The sevens side’s Olympic win in Tokyo shows the strength of women’s rugby in New Zealand, as do the five world titles the XVs team has to its name.
A 53-7 victory against Wales in a warm-up game last Sunday suggests a closely fought encounter to come at Sandy Park, but they will be without the experienced Portia Woodman and Kelly Brazier due to injury.

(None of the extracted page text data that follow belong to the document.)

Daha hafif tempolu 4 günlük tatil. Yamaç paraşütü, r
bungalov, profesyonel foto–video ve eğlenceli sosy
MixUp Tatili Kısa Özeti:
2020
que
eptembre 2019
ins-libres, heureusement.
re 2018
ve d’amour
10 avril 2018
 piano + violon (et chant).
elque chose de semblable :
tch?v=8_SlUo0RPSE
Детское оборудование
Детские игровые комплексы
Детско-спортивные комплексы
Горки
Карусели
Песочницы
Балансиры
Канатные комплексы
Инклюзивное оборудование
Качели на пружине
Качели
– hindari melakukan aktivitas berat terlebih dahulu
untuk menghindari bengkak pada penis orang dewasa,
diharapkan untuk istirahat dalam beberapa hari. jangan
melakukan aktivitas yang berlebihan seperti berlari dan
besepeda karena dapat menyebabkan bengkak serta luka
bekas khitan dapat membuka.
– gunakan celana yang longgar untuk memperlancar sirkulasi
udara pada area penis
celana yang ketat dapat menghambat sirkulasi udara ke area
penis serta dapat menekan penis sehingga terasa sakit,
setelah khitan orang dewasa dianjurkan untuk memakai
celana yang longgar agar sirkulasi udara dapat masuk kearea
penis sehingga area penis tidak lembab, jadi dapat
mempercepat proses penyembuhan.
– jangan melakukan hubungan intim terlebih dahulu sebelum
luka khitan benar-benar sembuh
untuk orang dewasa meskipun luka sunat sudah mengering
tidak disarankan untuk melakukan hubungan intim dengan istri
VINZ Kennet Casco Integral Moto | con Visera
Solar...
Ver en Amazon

“They are the Black Ferns,” Scarratt said. “Irrelevant of how long it has been since they last touched a rugby ball, they are still good at it.”
England: Kildunne; Thompson, Aitchison, Reed (vice-capt), Dow; Harrison, MacDonald; Botterman, Davies, Bern, P Cleall, Ward, Aldcroft, Packer, Hunter (capt).
Replacements: Cokayne, Cornborough, Muir, Millar-Mills, Matthews, Infante, Rowland, Tuima.
New Zealand: Holmes; Wickliffe, Fluhler, Alley, Leti-l’iga; Demant, Cocksedge; Love, Ngata-Aerengamate, Nelson, Blackwell, Wills, Bremner, Elder (capt), Faleafaga.
Replacements: Houpapa-Barrett, Murray, Itunu, Mikaele-Tu’u, Simon, Bayler, Maliepo, Brooker.